(Dataset items)
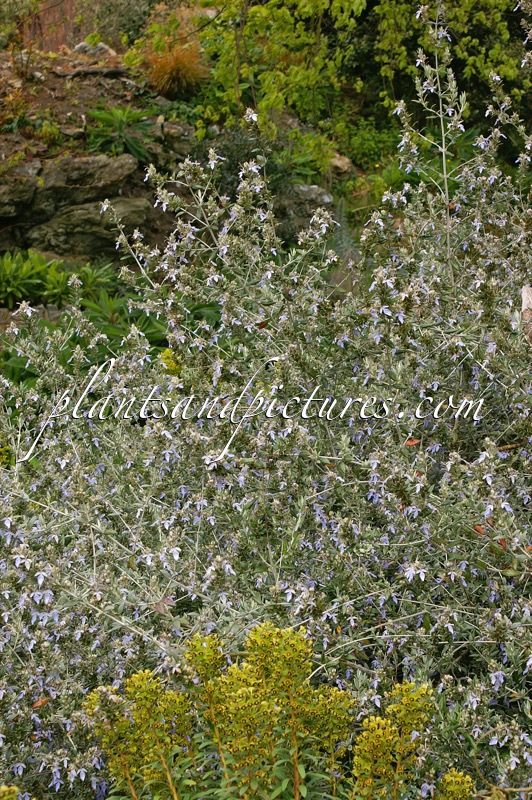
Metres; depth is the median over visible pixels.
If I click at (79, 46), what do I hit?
rock
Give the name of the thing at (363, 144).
green shrub
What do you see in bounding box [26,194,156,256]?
rock
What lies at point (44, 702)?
dry leaf
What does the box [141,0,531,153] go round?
tree
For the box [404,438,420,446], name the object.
dry leaf
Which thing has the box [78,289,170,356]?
leafy plant
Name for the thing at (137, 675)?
flowering plant
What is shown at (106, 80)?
hillside
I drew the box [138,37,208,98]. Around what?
dry grass clump
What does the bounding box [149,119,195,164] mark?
rock
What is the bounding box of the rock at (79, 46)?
[72,41,115,57]
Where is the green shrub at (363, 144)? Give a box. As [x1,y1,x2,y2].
[333,119,401,170]
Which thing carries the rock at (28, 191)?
on the hillside
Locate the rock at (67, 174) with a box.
[28,153,140,210]
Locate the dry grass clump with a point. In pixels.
(180, 72)
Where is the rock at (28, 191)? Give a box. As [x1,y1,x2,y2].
[0,161,40,219]
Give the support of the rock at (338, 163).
on the hillside
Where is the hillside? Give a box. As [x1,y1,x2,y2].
[0,26,377,311]
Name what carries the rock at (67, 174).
on the hillside
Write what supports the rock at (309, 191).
on the hillside
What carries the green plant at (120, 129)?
on the hillside
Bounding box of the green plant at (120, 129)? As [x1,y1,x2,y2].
[84,106,157,163]
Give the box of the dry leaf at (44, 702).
[31,697,50,709]
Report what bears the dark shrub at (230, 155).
on the hillside
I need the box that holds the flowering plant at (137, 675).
[80,620,473,799]
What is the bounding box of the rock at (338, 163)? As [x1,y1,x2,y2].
[327,152,353,175]
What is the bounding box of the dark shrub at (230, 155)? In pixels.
[191,123,292,200]
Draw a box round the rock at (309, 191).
[273,183,334,242]

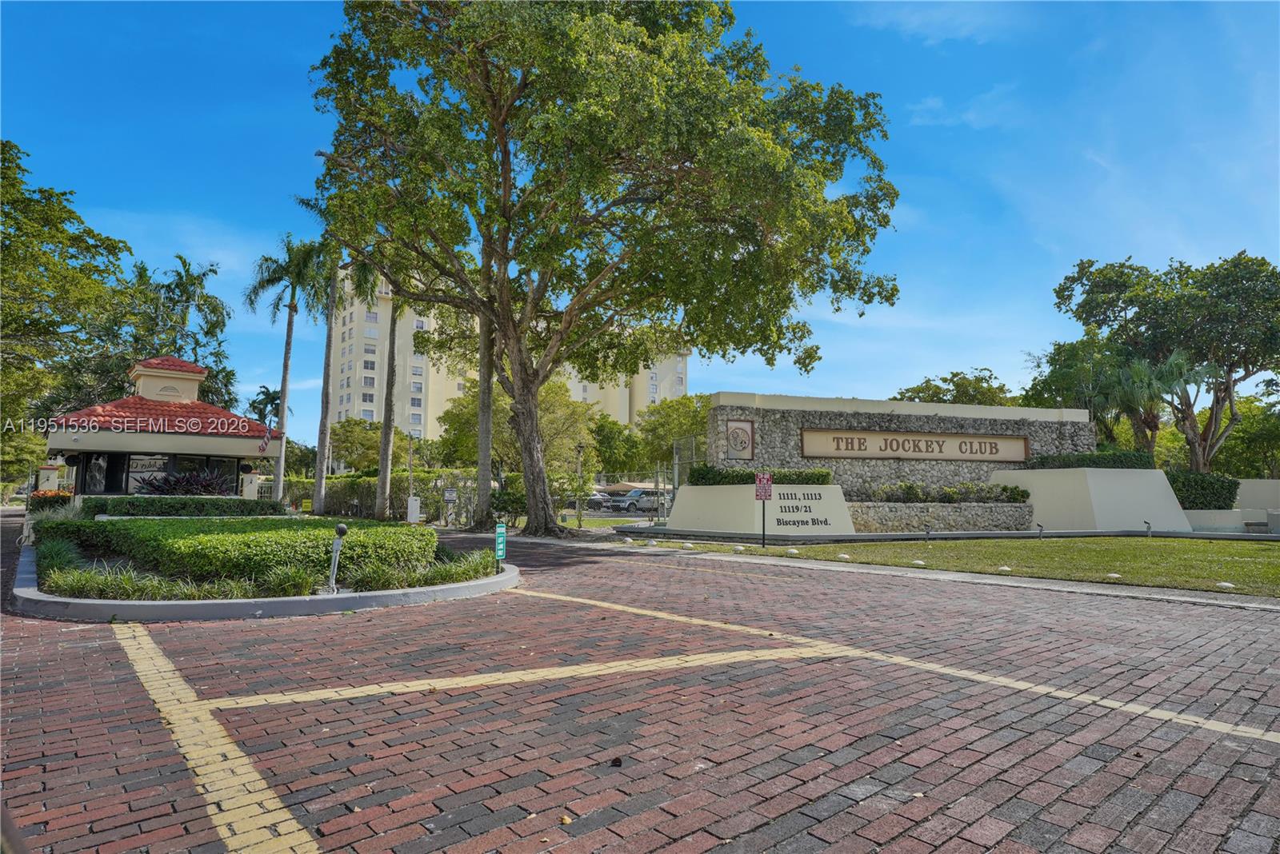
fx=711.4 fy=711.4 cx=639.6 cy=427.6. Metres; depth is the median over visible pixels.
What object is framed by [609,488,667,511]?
car
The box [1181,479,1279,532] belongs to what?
low wall
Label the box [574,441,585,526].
lamp post
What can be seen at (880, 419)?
stone wall
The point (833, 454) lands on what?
sign
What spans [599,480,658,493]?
canopy
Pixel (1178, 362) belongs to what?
palm tree
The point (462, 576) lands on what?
ornamental grass
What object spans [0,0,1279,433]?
sky
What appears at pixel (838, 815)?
brick road
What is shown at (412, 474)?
lamp post
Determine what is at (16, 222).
tree
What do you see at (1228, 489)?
hedge
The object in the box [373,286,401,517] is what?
palm tree
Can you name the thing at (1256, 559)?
lawn
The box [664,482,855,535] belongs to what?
wall
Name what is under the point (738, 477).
hedge
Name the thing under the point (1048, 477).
white wall
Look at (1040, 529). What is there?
spotlight
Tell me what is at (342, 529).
post
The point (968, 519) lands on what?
stone planter wall
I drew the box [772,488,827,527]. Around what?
wall lettering
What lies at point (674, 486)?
chain-link fence
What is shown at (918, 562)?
rock
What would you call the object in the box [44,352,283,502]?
kiosk
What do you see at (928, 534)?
spotlight
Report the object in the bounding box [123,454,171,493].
window
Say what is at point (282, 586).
grass clump
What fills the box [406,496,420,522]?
utility box
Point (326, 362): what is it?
palm tree
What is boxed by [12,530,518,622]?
planting bed
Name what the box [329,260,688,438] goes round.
apartment building
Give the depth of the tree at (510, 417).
39.89 m
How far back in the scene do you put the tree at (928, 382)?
53.01 m
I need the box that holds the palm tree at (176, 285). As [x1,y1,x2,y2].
[128,254,233,405]
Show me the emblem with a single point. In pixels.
(734, 432)
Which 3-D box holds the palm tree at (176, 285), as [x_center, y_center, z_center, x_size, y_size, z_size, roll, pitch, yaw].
[-26.715,-2.386,40.245,6.594,14.492,6.898,4,-7,-37]
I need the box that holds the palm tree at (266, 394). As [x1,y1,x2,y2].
[248,386,284,429]
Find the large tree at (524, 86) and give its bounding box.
[296,0,907,542]
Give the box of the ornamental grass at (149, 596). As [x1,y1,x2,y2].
[40,562,315,601]
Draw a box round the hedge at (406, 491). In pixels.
[272,470,487,521]
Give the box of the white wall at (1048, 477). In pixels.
[988,467,1191,530]
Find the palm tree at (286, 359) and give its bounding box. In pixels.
[244,232,325,506]
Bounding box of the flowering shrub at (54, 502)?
[28,489,74,510]
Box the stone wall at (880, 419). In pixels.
[701,389,1101,498]
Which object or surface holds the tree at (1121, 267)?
on the ground
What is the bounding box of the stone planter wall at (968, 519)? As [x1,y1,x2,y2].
[845,501,1037,533]
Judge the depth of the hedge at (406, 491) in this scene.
32.95 m
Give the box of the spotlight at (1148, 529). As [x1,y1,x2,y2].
[1143,520,1152,537]
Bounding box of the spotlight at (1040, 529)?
[1035,523,1044,538]
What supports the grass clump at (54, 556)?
on the planting bed at (417, 591)
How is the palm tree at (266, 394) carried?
on the ground
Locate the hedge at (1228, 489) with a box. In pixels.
[1168,471,1239,510]
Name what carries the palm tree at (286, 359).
on the ground
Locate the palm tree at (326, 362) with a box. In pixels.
[306,237,343,512]
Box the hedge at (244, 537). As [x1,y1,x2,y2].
[35,515,439,583]
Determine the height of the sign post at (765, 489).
1.690 m
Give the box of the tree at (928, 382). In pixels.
[892,368,1013,406]
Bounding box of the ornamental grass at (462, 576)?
[340,549,496,590]
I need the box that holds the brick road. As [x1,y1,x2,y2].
[0,522,1279,853]
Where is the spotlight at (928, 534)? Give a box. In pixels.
[923,524,931,540]
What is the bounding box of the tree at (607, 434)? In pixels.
[588,415,647,479]
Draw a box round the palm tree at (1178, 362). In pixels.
[1107,348,1214,458]
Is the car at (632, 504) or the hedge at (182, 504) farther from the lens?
the car at (632, 504)
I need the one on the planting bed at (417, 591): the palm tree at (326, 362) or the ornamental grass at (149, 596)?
the ornamental grass at (149, 596)
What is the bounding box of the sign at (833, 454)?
[800,428,1030,462]
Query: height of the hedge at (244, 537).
0.621 m
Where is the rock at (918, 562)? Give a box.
[911,559,926,566]
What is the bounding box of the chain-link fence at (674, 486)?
[655,439,699,522]
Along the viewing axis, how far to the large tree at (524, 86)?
18.19 m
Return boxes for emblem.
[724,418,755,459]
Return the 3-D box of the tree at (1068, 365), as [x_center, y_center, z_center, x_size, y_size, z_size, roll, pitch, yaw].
[28.160,-0.228,44.337,7.677,10.845,7.835,4,-7,-37]
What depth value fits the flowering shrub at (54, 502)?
19.53 m
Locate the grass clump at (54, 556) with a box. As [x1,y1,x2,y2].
[33,537,84,575]
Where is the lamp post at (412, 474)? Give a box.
[405,429,415,507]
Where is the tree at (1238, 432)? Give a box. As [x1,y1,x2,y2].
[1215,392,1279,477]
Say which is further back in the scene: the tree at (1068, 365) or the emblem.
the tree at (1068, 365)
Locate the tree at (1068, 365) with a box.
[1024,336,1130,428]
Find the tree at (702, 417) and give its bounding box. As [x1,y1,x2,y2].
[640,392,710,471]
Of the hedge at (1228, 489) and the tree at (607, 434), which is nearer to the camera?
the hedge at (1228, 489)
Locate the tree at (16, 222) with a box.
[0,138,139,472]
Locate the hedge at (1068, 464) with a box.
[1023,450,1155,469]
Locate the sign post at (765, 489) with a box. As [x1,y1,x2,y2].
[755,472,772,547]
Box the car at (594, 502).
[584,491,612,509]
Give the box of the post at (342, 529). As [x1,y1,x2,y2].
[327,523,347,592]
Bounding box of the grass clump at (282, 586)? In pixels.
[254,562,319,597]
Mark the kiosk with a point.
(239, 454)
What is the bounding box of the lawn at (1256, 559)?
[627,533,1279,597]
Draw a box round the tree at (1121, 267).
[1052,249,1279,470]
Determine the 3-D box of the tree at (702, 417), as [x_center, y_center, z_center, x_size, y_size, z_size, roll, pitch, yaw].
[3.914,1.719,53.628,8.035,8.527,8.260,4,-7,-37]
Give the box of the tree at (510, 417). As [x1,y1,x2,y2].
[435,376,602,476]
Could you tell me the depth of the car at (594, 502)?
47.31 m
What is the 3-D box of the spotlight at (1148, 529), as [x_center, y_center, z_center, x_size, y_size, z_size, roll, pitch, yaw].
[14.396,2.895,20.184,0.217,0.583,0.198,4,-7,-37]
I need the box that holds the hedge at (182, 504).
[83,494,283,517]
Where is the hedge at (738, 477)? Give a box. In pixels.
[686,465,832,486]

PROBLEM REQUIREMENTS
Nothing but a number, please, for how many lines of the data hold "over".

RESPONSE
2